Por: Claudia Peiró
¿Quién sabía qué sobre las técnicas de interrogatorio «fuertes» usadas por la CIA después del 11 de setiembre de 2001? Es la pregunta que desvela a Washington en estos días.
La investigación abierta por el Senado estadounidense sobre el tema ya reveló que, en julio de 2002, la ex secretaria de Estado Condoleezza Rice fue la primera alta funcionaria de la administración Bush en dar luz verde a esas prácticas.
Pero Rice no es la única mujer salpicada por este escándalo. Los republicanos, que primero criticaron la «caza de brujas», ahora piden la desclasificación de más documentos a fin de demostrar que muchos demócratas estaban al tanto del uso de estas técnicas desde el año 2002 y no las objetaron.
El blanco principal de la contraofensiva republicana es ni más ni menos que Nancy Pelosi, la demócrata que preside la Cámara de Representantes. En setiembre del año 2002 integraba el Comité de Inteligencia del Congreso ante el cual comparecieron responsables de la CIA para informar del desarrollo de la guerra contra el terrorismo internacional.
El actual titular de la bancada republicana en la Cámara, John Boehner, sostuvo que Pelosi «y otros dirigentes fueron plenamente informados acerca de estas técnicas de interrogatorio. No hay nada (en esos memos) que deba sorprenderla».
Ella se defendió diciendo que sólo se les dijo que la CIA disponía de justificativos legales para recurrir a esos métodos, pero no que ya los estaban empleando. «No se nos informó de que el simulacro de asfixia (estaba) siendo utilizado». El republicano Porter Goss, entonces presidente del citado comité, dijo estar «boquiabierto» tras leer que algunos «alegaban no haber entendido que (esas técnicas) estaban siendo efectivamente utilizadas». En una columna en el Washington Post, Goss escribió: «No recuerdo ni una sola objeción por parte de mis colegas».
El problema es que Nancy Pelosi fue una de las primeras en pedir una Comisión de la Verdad, celo que se convirtió en un bumerán al saberse que desde hace más de seis años estaba al tanto de los hechos que hoy quiere investigar. Los republicanos la acusan de hipocresía y amnesia.
Ahora bien, difícilmente la revelación de estos aspectos tenebrosos de la estrategia del Gobierno anterior para enfrentar al terrorismo internacional deje inmune al sistema político norteamericano. Aquellas licencias en materia de respeto a los derechos humanos fueron tomadas en una etapa de fuerte consenso nacional. Mientras las Naciones Unidas, la Vieja Europa y el Vaticano se esforzaban por evitar la ofensiva unilateral estadounidense contra Irak, George W. Bush gozaba de un respaldo casi sin fisuras en su frente interno. En los primeros días de octubre de 2002, la Cámara de Representantes y el Senado (controlado por los demócratas) le otorgaban plenos poderes para decidir el uso de la fuerza armada contra el régimen de Saddam Hussein. Y mientras Bush espantaba al mundo con su doctrina de guerra preventiva, el 69% de los estadounidenses apoyaba la opción militar.

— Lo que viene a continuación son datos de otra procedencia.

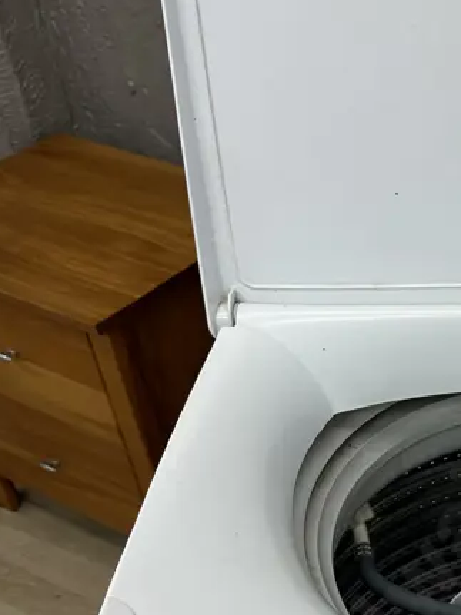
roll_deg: -0.6
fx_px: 1013
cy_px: 432
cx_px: 537
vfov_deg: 33.4
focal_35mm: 57
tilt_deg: -38.7
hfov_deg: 23.6
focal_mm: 6.86
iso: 64
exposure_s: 1/100
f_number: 1.78
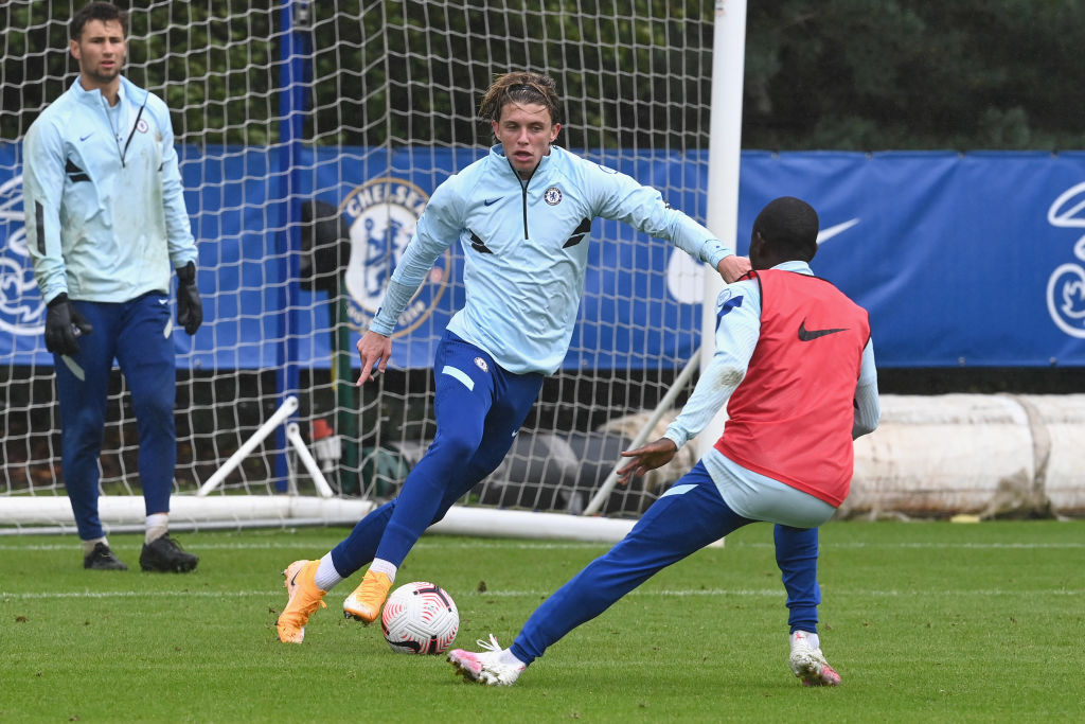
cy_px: 362
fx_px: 12056
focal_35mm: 400
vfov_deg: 3.4
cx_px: 542
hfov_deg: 5.2
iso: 1000
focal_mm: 400
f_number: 8
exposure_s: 1/2000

Hoy, 62% de la población dice estar a favor de algún tipo de investigación sobre las torturas. Pero la idea de enjuiciar a la precedente administración bien puede acarrear daños colaterales. Ari Fleischer, ex jefe de prensa de Bush, advirtió que «el escándalo crearía extraordinarias divisiones y devastaría a Washington por varios años».

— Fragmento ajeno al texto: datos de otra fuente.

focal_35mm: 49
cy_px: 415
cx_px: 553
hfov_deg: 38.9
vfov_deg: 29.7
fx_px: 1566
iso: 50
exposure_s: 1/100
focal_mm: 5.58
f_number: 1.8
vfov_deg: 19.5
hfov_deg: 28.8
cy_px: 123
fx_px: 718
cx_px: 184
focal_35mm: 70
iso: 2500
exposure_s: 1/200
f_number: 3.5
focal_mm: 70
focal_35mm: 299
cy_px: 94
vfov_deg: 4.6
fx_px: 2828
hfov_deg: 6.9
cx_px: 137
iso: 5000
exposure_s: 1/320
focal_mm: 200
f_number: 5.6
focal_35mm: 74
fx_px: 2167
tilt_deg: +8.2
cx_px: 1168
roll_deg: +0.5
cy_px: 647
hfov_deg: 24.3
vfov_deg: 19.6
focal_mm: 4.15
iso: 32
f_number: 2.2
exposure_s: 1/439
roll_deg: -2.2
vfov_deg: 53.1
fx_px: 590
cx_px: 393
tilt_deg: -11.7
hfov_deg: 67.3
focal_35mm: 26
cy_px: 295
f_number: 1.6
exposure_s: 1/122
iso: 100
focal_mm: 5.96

Pelosi, por ejemplo, que como presidenta de la Cámara tiene la tarea de hacer avanzar proyectos clave para la administración de Obama, como el presupuesto y la reforma de salud, se vio en estos días obligada a justificar su conducta.
La polémica, que crece al ritmo de nuevas revelaciones y de las vacilaciones del Gobierno acerca de cómo enfrentarla, puede echar por tierra el llamado del propio presidente a «mirar hacia adelante y no al pasado».